A lecture by scholar Gitta Honegger on the 2004 Nobel Laureate Elfriede Jelinek's recent, internationally acclaimed play Rechnitz. The play recounts the murder of 200 Hungarian Jews in the Austrian town of Rechnitz on the eve of the Russian army’s arrival in 1945. The massacre was initially shrouded in secrecy until several witnesses went public with an intriguing web of half-truths and deception transforming this crime against humanity into myth. The events at Rechnitz, while speaking directly to Austrian involvement in the Holocaust, also resonate around the globe today where ethnic violence exists. The talk includes excerpts from a rare and exclusive video interview with Elfriede Jelinek.

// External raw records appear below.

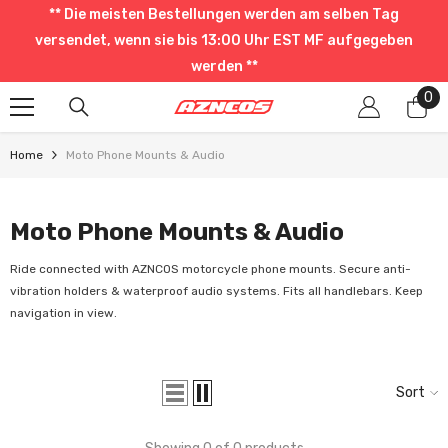
** Die meisten Bestellungen werden am selben Tag
SKIP TO CONTENT
versendet, wenn sie bis 13:00 Uhr EST MF aufgegeben
werden **
0
0
it
Home
Moto Phone Mounts & Audio
Moto Phone Mounts & Audio
Ride connected with AZNCOS motorcycle phone mounts. Secure anti-
vibration holders & waterproof audio systems. Fits all handlebars. Keep
navigation in view.
Sort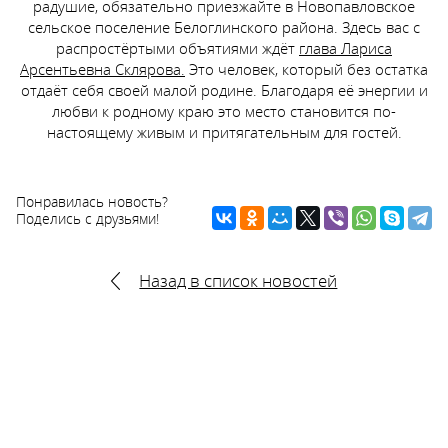
радушие, обязательно приезжайте в Новопавловское
сельское поселение Белоглинского района. Здесь вас с
распростёртыми объятиями ждёт
глава Лариса
Арсентьевна Склярова.
Это человек, который без остатка
отдаёт себя своей малой родине. Благодаря её энергии и
любви к родному краю это место становится по-
настоящему живым и притягательным для гостей.
Понравилась новость?
Поделись с друзьями!
Назад в список новостей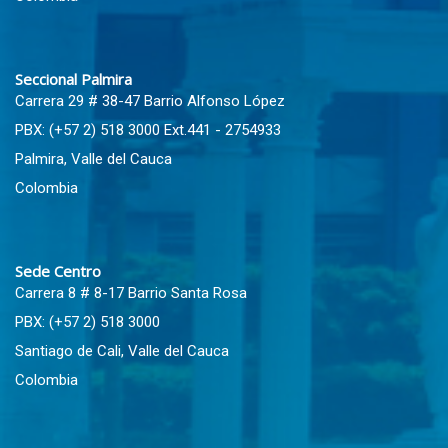
Seccional Palmira
Carrera 29 # 38-47 Barrio Alfonso López
PBX: (+57 2) 518 3000 Ext.441 - 2754933
Palmira, Valle del Cauca
Colombia
Sede Centro
Carrera 8 # 8-17 Barrio Santa Rosa
PBX: (+57 2) 518 3000
Santiago de Cali, Valle del Cauca
Colombia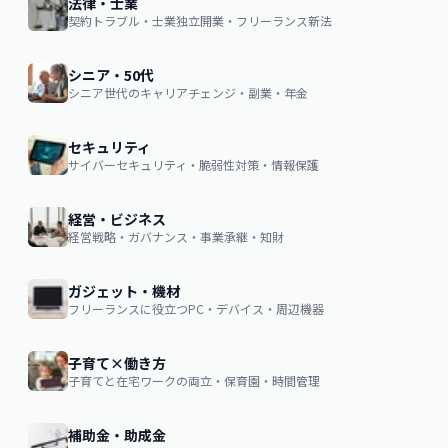
法律・士業
契約トラブル・士業独立開業・フリーランス新法
シニア・50代
シニア世代のキャリアチェンジ・副業・年金
セキュリティ
サイバーセキュリティ・脆弱性対策・情報保護
経営・ビジネス
経営戦略・ガバナンス・事業承継・知財
ガジェット・機材
フリーランスに役立つPC・デバイス・周辺機器
子育て×働き方
子育てと在宅ワークの両立・保育園・時間管理
補助金・助成金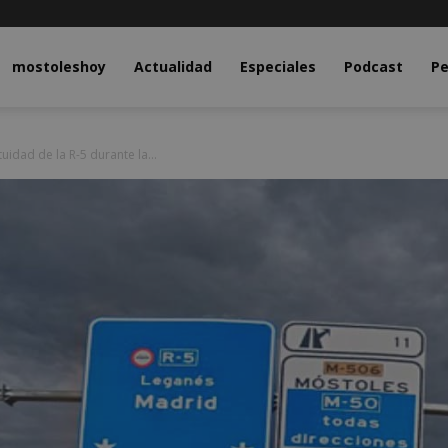
y.com
mostoleshoy
Actualidad
Especiales
Podcast
Pe
uidad de la R-5 durante la...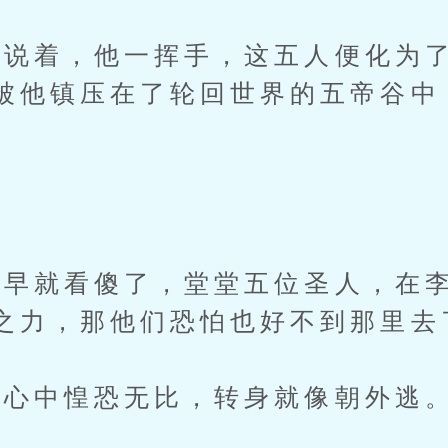
着，他一挥手，这五人便化为了
被他镇压在了轮回世界的五帝谷中
”
就看傻了，堂堂五位圣人，在李
之力，那他们恐怕也好不到那里去
心中惶恐无比，转身就像朝外逃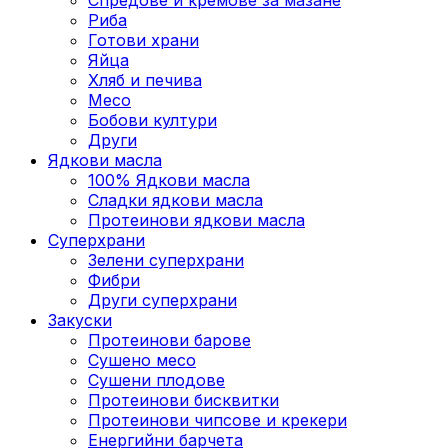
Риба
Готови храни
Яйца
Хляб и печива
Месо
Бобови култури
Други
Ядкови масла
100% Ядкови масла
Сладки ядкови масла
Протеинови ядкови масла
Суперхрани
Зелени суперхрани
Фибри
Други суперхрани
3акуски
Протеинови бaрове
Сушено месо
Сушени плодове
Протеинови бисквитки
Протеинови чипсове и крекери
Енергийни барчета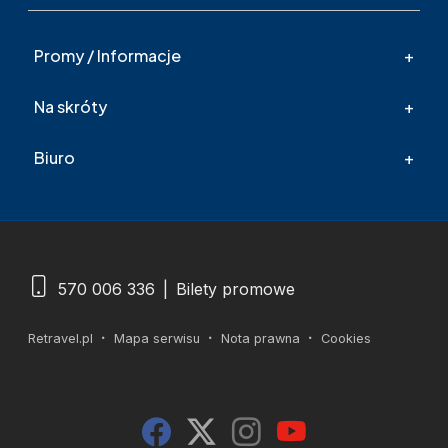
Promy / Informacje
Na skróty
Biuro
570 006 336
|
Bilety promowe
Retravel.pl
Mapa serwisu
Nota prawna
Cookies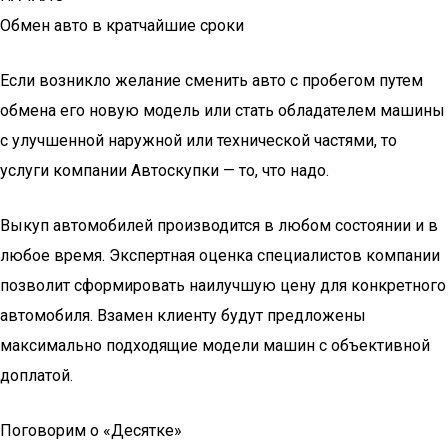
Обмен авто в кратчайшие сроки
Если возникло желание сменить авто с пробегом путем
обмена его новую модель или стать обладателем машины
с улучшенной наружной или технической частями, то
услуги компании Автоскупки — то, что надо.
Выкуп автомобилей производится в любом состоянии и в
любое время. Экспертная оценка специалистов компании
позволит сформировать наилучшую цену для конкретного
автомобиля. Взамен клиенту будут предложены
максимально подходящие модели машин с объективной
доплатой.
Поговорим о «Десятке»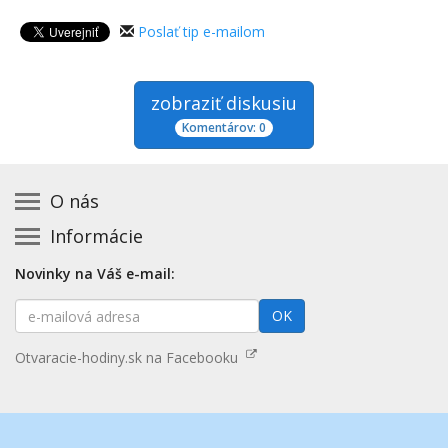
Poslať tip e-mailom
zobraziť diskusiu
Komentárov: 0
O nás
Informácie
Kontakt na prevádzkovateľa
Podmienky používania a právne informácie
Základná registrácia otváracích hodín zadarmo
Novinky na Váš e-mail:
Zásady používania cookies
Aktualizácia údajov o prevádzke
E-
Prehlásenie o prístupnosti
OK
Platené služby
mailová
Mapa stránok
adresa
Nenašli ste otváracie hodiny? Pošlite nám tip
Otvaracie-hodiny.sk na Facebooku
Aktualizácia otváracích hodín
Pošlite nám tip na kategóriu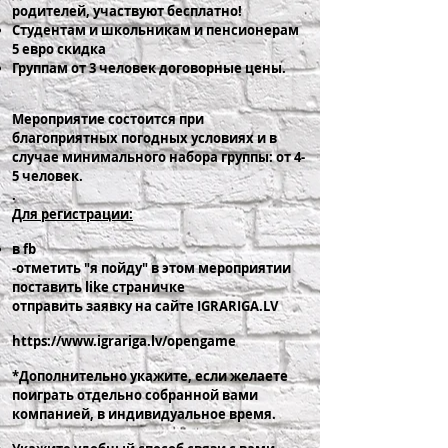
родителей, участвуют бесплатно!
Студентам и школьникам и пенсионерам
5 евро скидка
Группам от 3 человек договорные цены.
Мероприятие состоится при
благоприятных погодных условиях и в
случае минимального набора группы: от 4-
5 человек.
.
Для регистрации:
в fb
-отметить "я пойду" в этом мероприятии
поставить like страничке
отправить заявку на сайте IGRARIGA.LV
https://www.igrariga.lv/opengame
*Дополнительно укажите, если желаете
поиграть отдельно собранной вами
компанией, в индивидуальное время.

Elfriede Jelinek is an Austrian novelist and playwright who won the Nobel Prize for Literature in 2004. Born in 1946, she represents the first post-World War II generation of Austrian writers struggling to come to terms with their country’s involvement in the Holocaust. The examination of Austria’s ambivalence in dealing with its past has been a driving force in her countless plays and novels. Jelinek’s innovative linguistic strategies and uncompromising critical vision have earned her numerous prestigious awards.
Professor Gitta Honegger (Arizona State University) is a Fulbright and Guggenheim Fellow. She has translated plays by Elfriede Jelinek, Thomas Bernhard, Peter Handke and Elias Canetti, among others and is the author of the award winning cultural biography
Thomas Bernhard: The Making of an Austrian.